Anonymous Monk has asked for the wisdom of the Perl Monks concerning the following question:

Hi!

My question is not directly related to Perl and I currently don't have any code to show, but people here usually have helped me with algorithms a lot in the past and I plan on implementing this in Perl.

Let's suppose that there are two users, Alice and Bob, each of them has a set of machines/addresses A₁..A_n and B₁..B_m. It's not guaranteed that any pair of machines can talk to each other at any given moment of time, because Alice and Bob take their machines offline while they do not use them, but machines which are online can interconnect freely.

Alice and Bob want to exchange messages and want to access all message history from any of their devices. What algorithm should they use to achieve that?

My thinking is along the following lines:

Each message is identified by a timestamp, big enough so it won't suffer from 2038 problem (also, 1e-3 second precision should be enough for IM). But using only timestamps will sooner or later result in a collision. Perhaps (sender address + timestamp)? Another option would be (sender address + sequentially incrementing integer), and the integer shouldn't even be that large (I've checked: my IM history is around 1e5 messages in size after a few years, so while 16-bit is too small, 32-bit will last more than I probably will). Which is better and why?
Alice (from the machine A_i) wants to send a message to Bob, so she tries to connect to one of B_j known to her. Once a connection a successful and the message is delivered, she marks the message as sent and stops connecting to Bob. At the same time A_i queues the message to be delivered to other Alice's machines A₁..A_n.
Bob's machine behaves similarly: once he receives a message from A_i on his machine B_j, it forwards the message to other B₁..B_m, once they show online.

Of course, it's not going to work.

Alice sends Bob a picture of her cat trying to get inside a box. The moment the message is delivered a TLA agent tries to shoot Bob with a laser rifle. Bob escapes alive and unharmed, but his smartphone has paid its life for Bob and won't show him the picture of the cat. Now Alice has the message marked as delivered, so she won't retry sending it, but none of Bob's computers have it. Bob will never know whether cat achieved its goal or not. TLA has won.
Machine B₁ is Bob's home PC, B₂ is his work PC and B₃ is his smartphone (he bought another one). A_i sends him a message while he's at home, so she connects to B₁, and B₁ forwards the message to B₃. While B₃ delivers the message to B₂ afterwards, both B₁ and B₂ will keep the message as "still needs to be delivered" forever because they can't talk to each other.

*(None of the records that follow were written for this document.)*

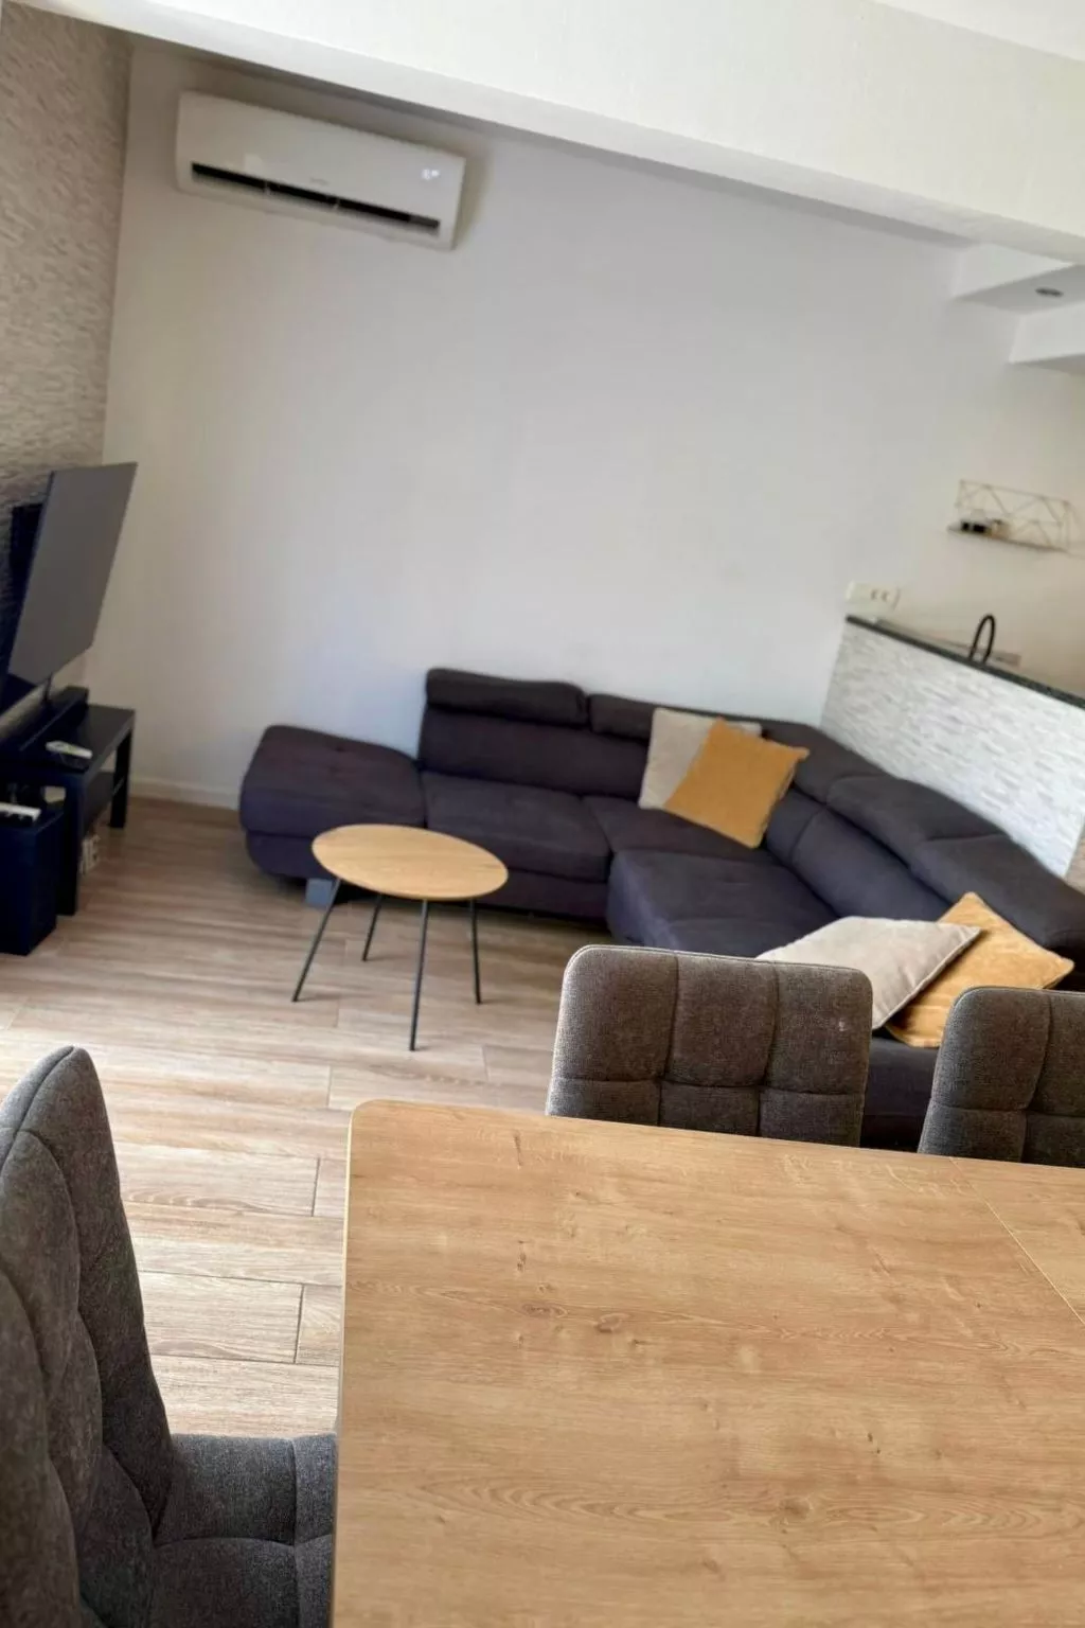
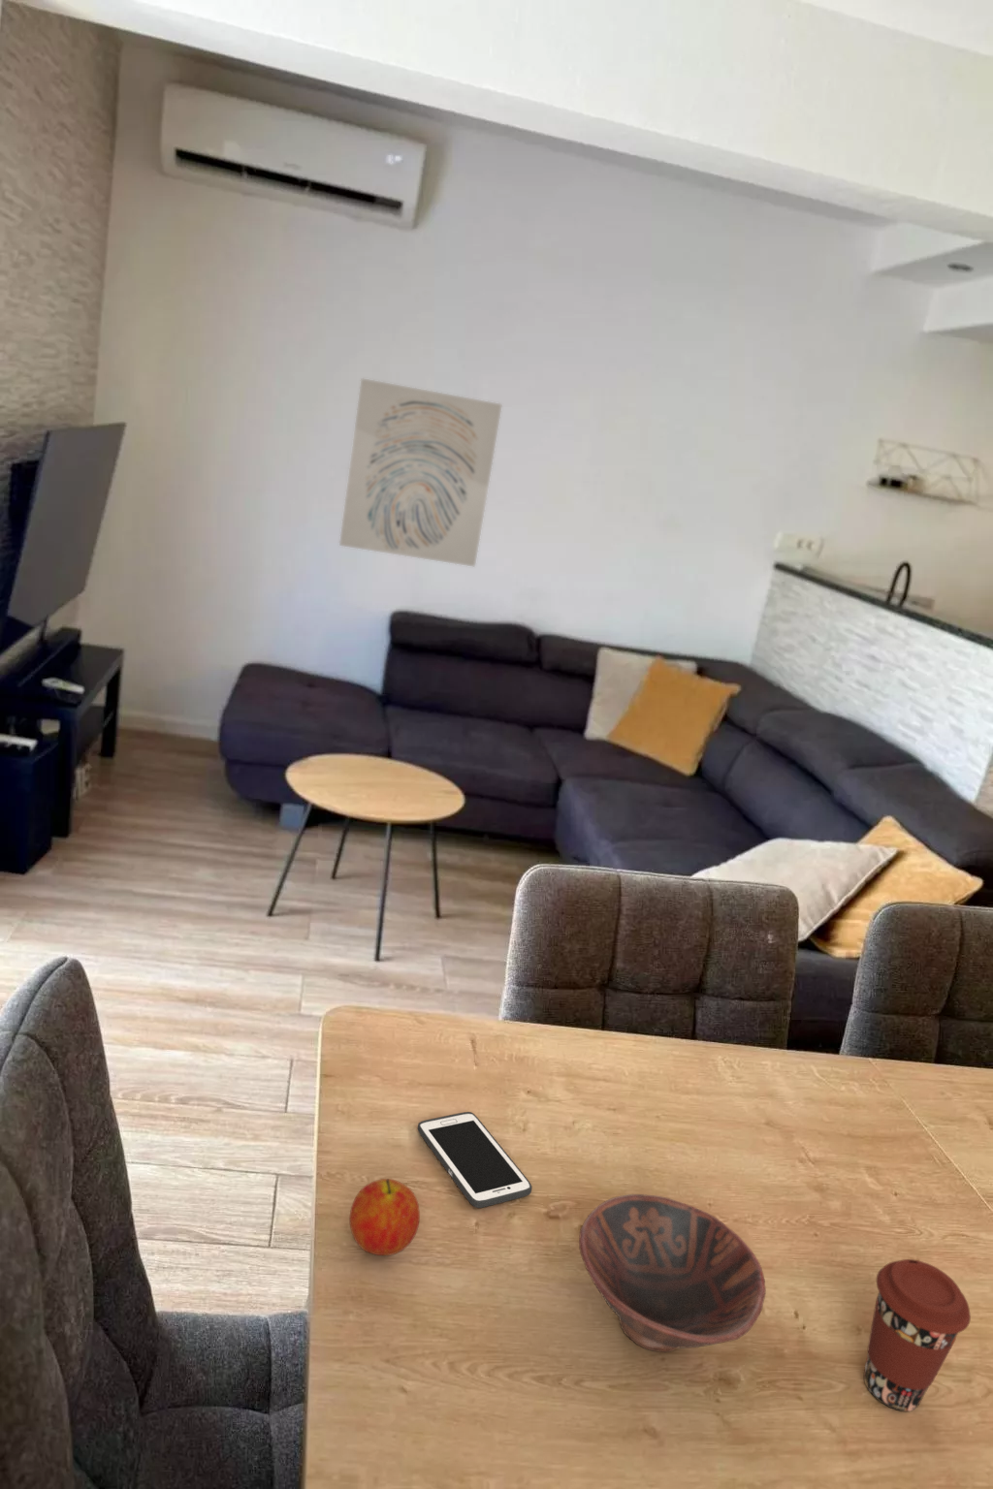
+ bowl [577,1193,767,1354]
+ fruit [349,1178,421,1256]
+ coffee cup [863,1259,972,1413]
+ wall art [338,377,503,568]
+ cell phone [417,1111,533,1209]
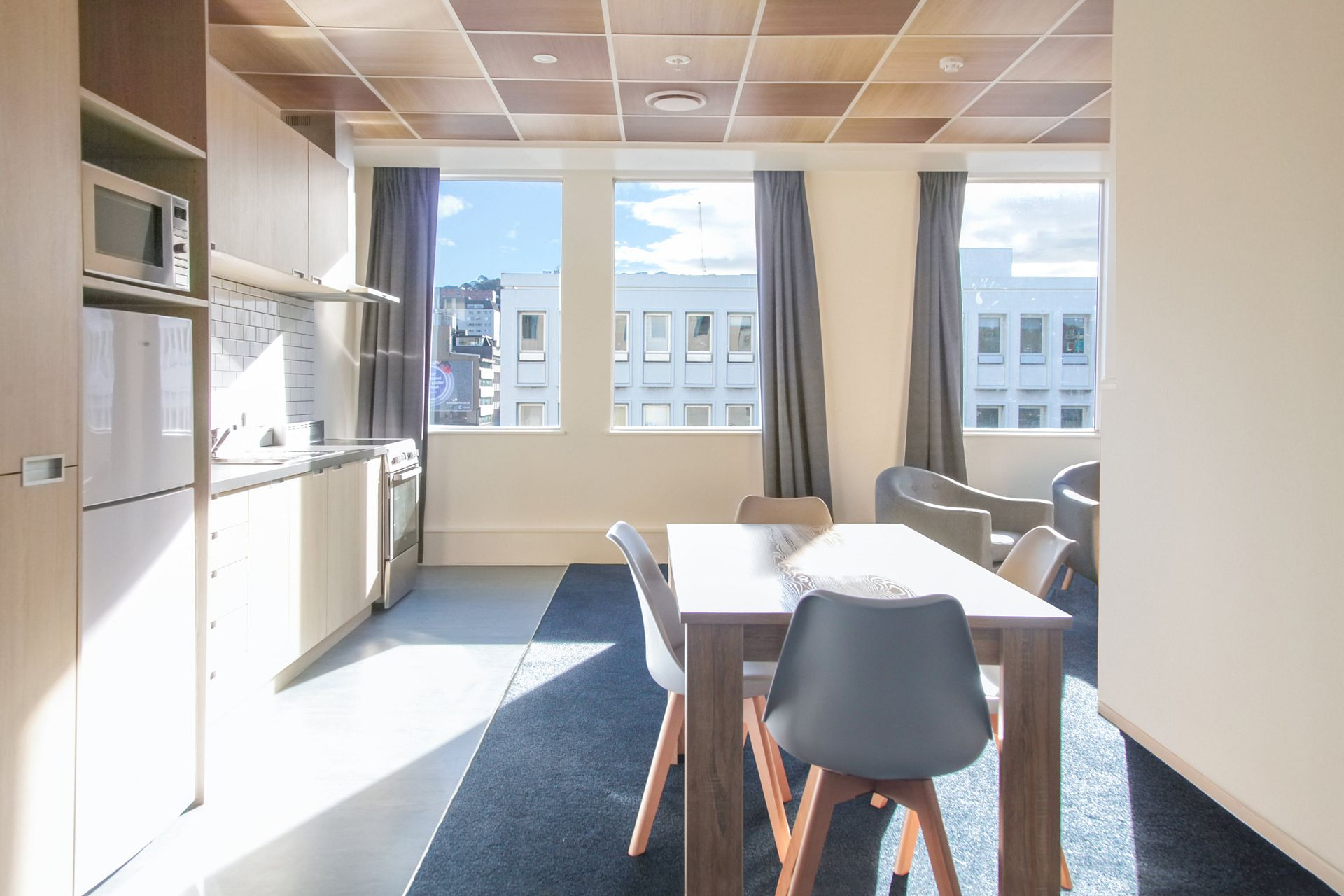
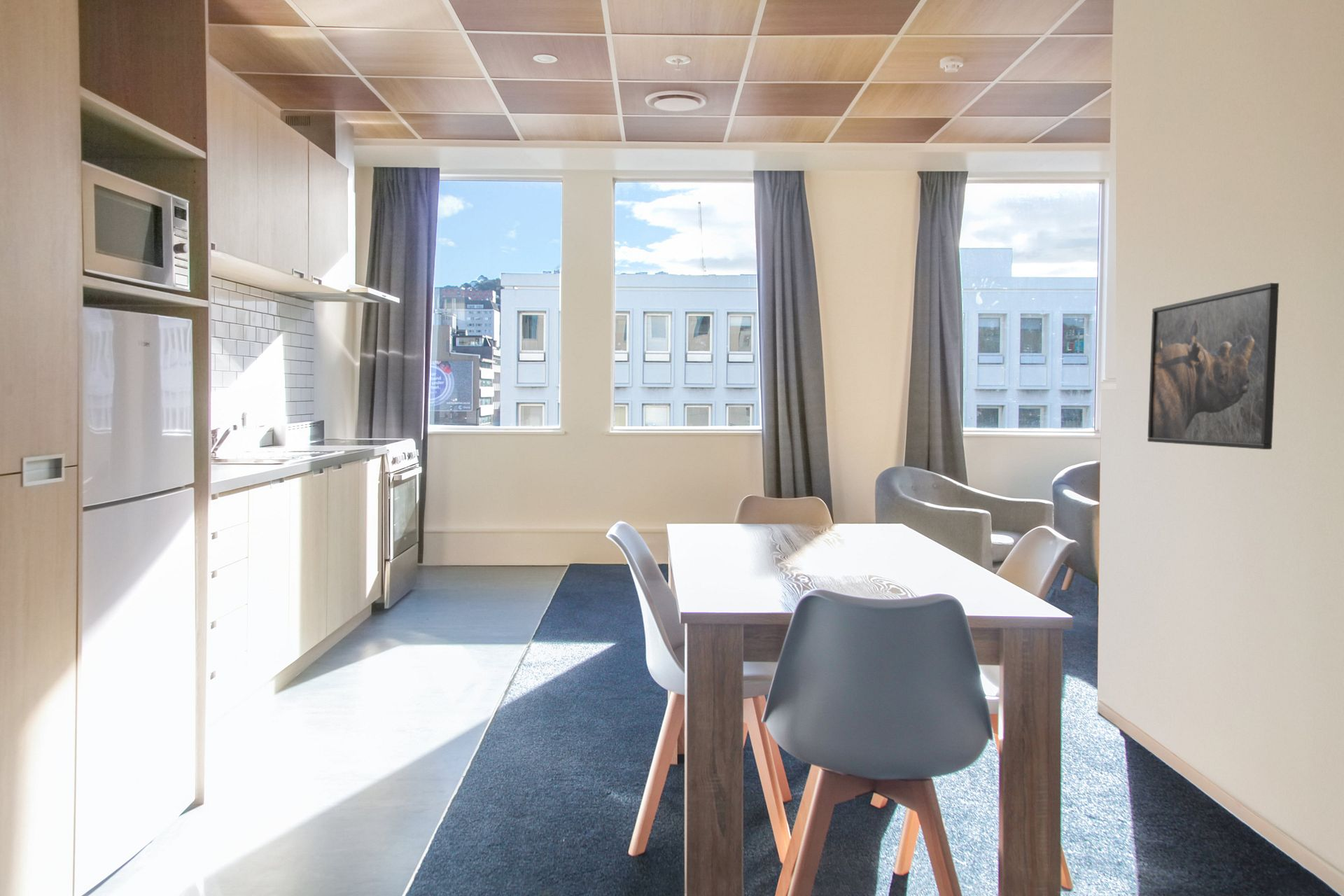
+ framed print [1147,282,1280,450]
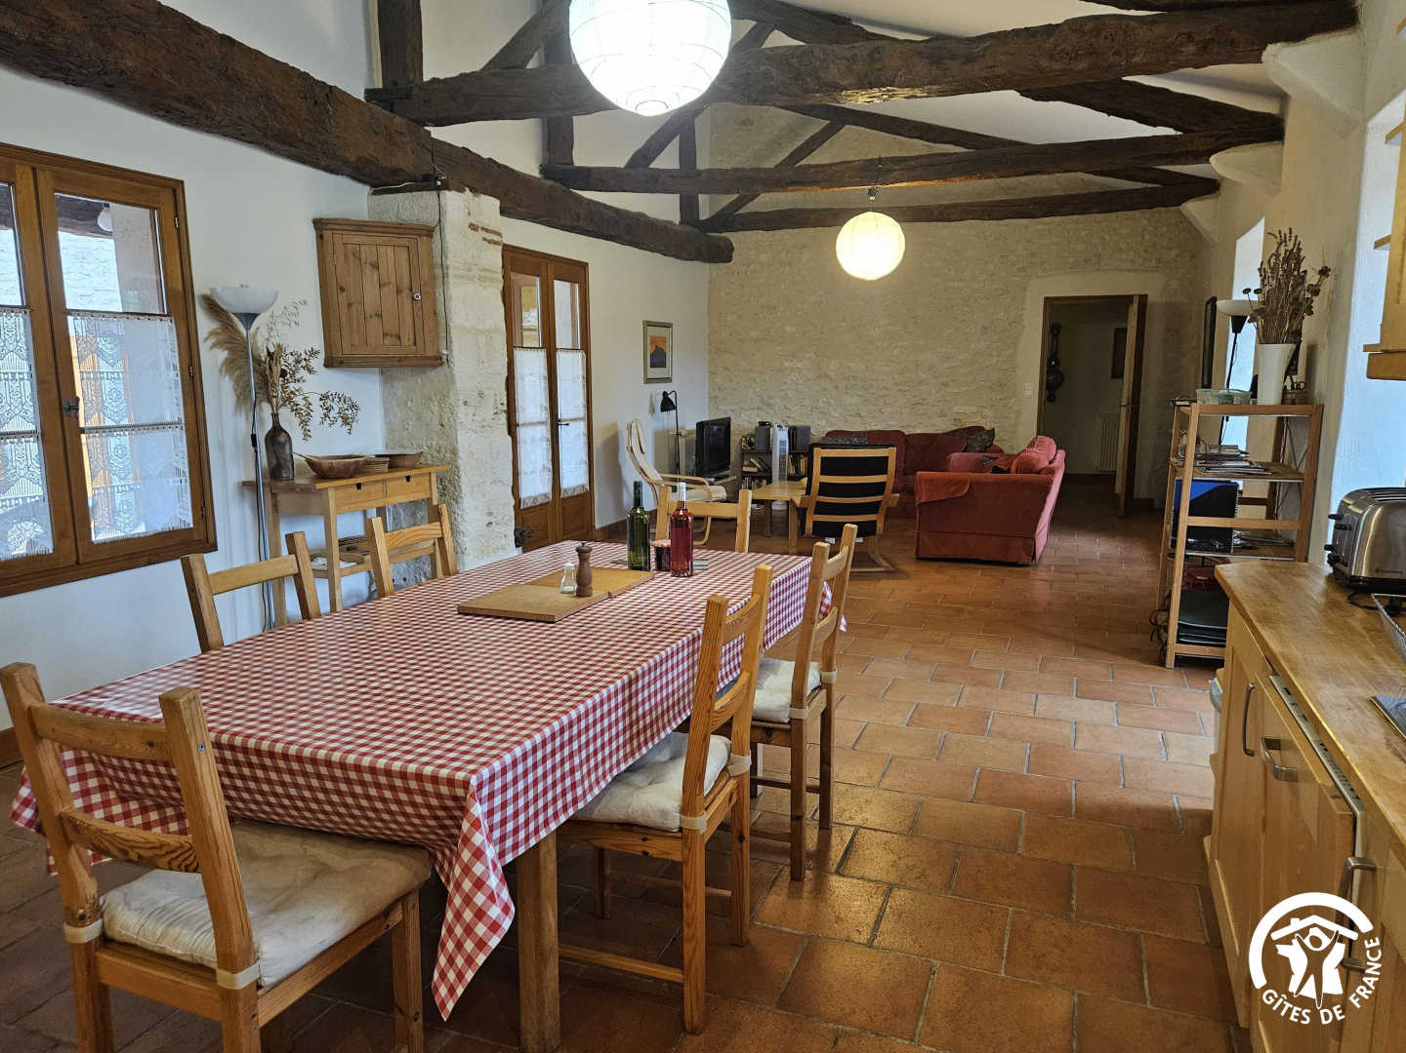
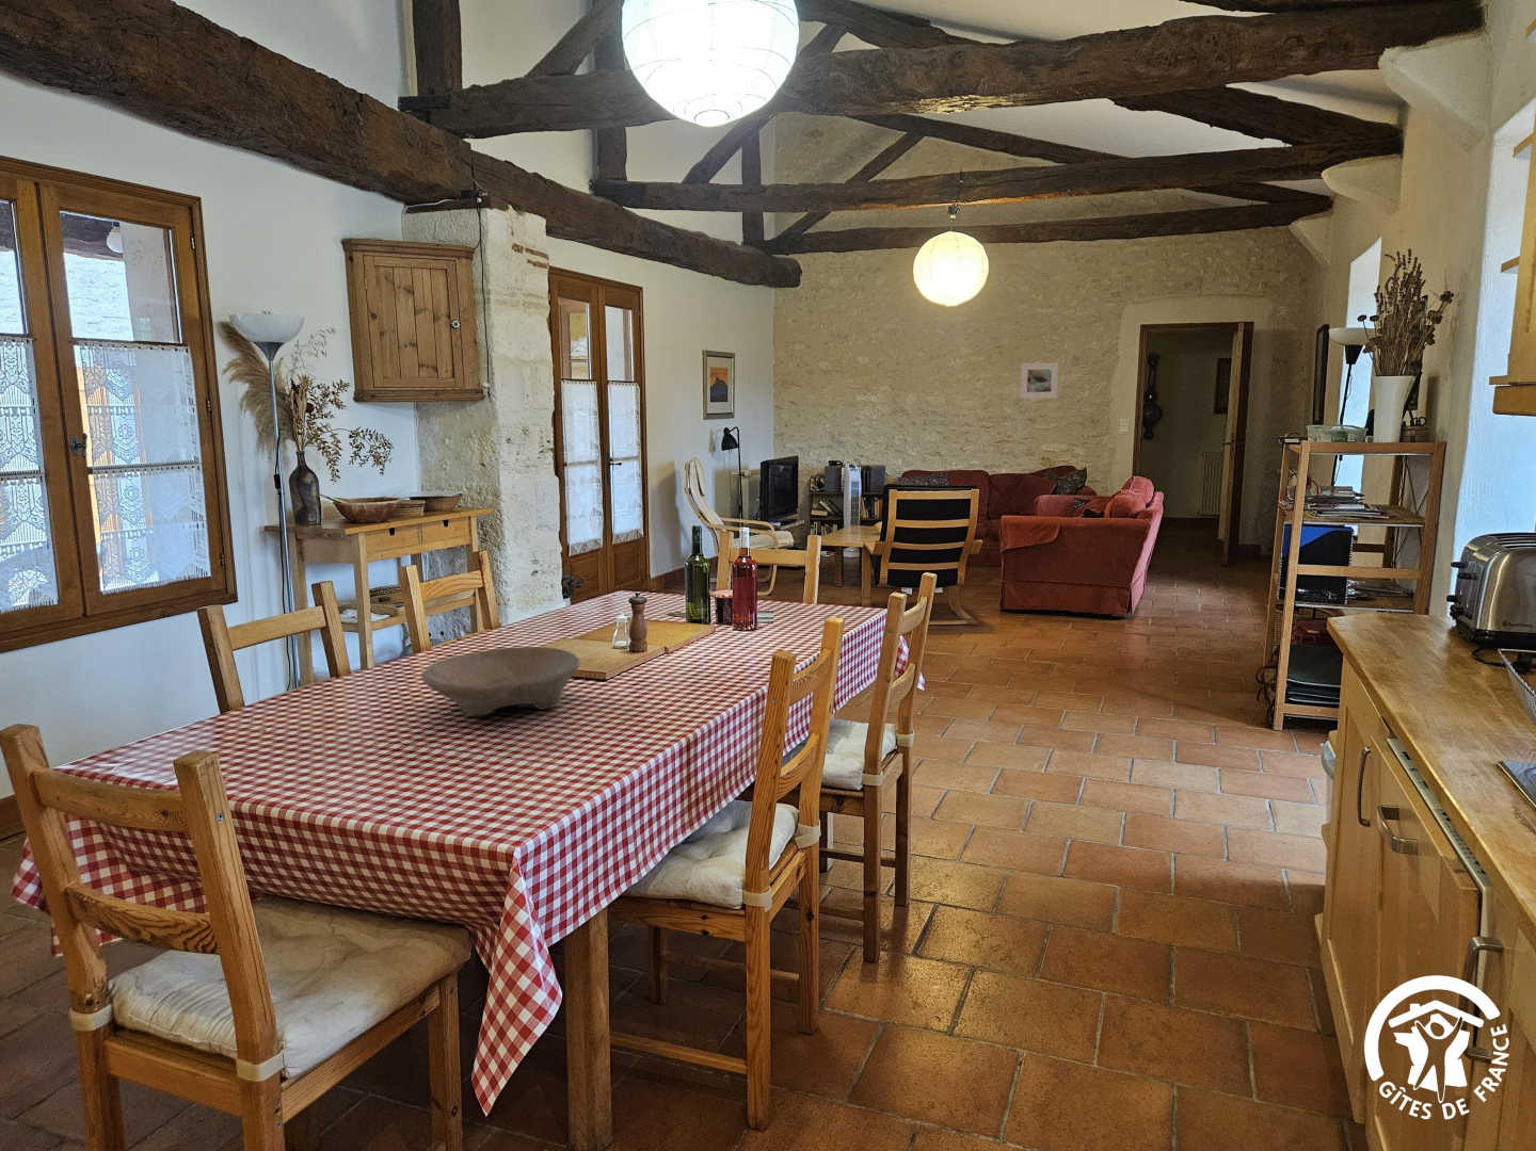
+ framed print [1020,362,1059,400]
+ bowl [420,646,582,716]
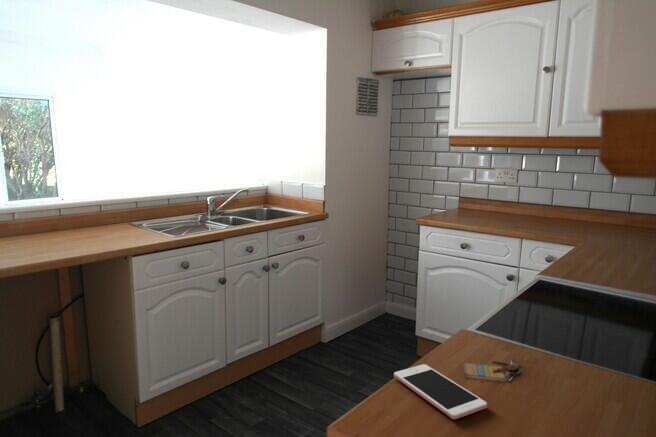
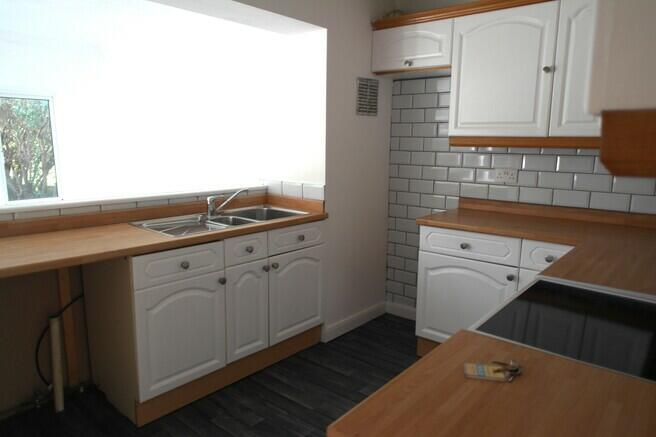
- cell phone [393,363,488,420]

To get around (1) Bob needs a way to ask Alice to restart the delivery of messages of which he does not know. Alice: "But what messages don't you know of?" Bob: "I don't know!". Should Bob periodically ask Alice whether she sent him messages later than <timestamp of the last message from Alice>? Should Alice ask new Bob's smartphone whether he has the message with <timestamp of the message Alice sent to Bob's old smartphone>?

To get around (2) (both m*(m-1) connections to forward a message instead of (m-1) and storing "undelivered" messages forever) a forwarded message should contain information about which computers have already received this message. But this would solve the problem only partway: while B₂ will know that it shouldn't forward the message any further because B₃ and B₁ already have it, B₁ won't know that and will keep trying to connect to B₃. Another example: Claire has 4 computers which interconnect 100% of the time, so delivering a message to C₁ causes 3 useful connections from C₁ to C_2..4 and another 6 redundant and useless ones between C_2..4. At this point I'm close to reimplementing TCP ACK and TTL which means I'm going to over-engineer the protocol, and it will still break under some rare condition I can't think of right now. And this kind of redundancy, while causing (9*8=72 useless/9 useful) = 8 times more useless traffic than useful in case of 10 interconnecting machines, will still be required in case when these machines come online only sequentially and in pairs (like in a party game).

The question: what algorithms (even better, with well-tested implementations on CPAN) should Alice and Bob search for, if they want to merge their instant messages between their machines, some of which may not directly connect to each other? And thank you for your patience if you have stayed with me for the duration of the post.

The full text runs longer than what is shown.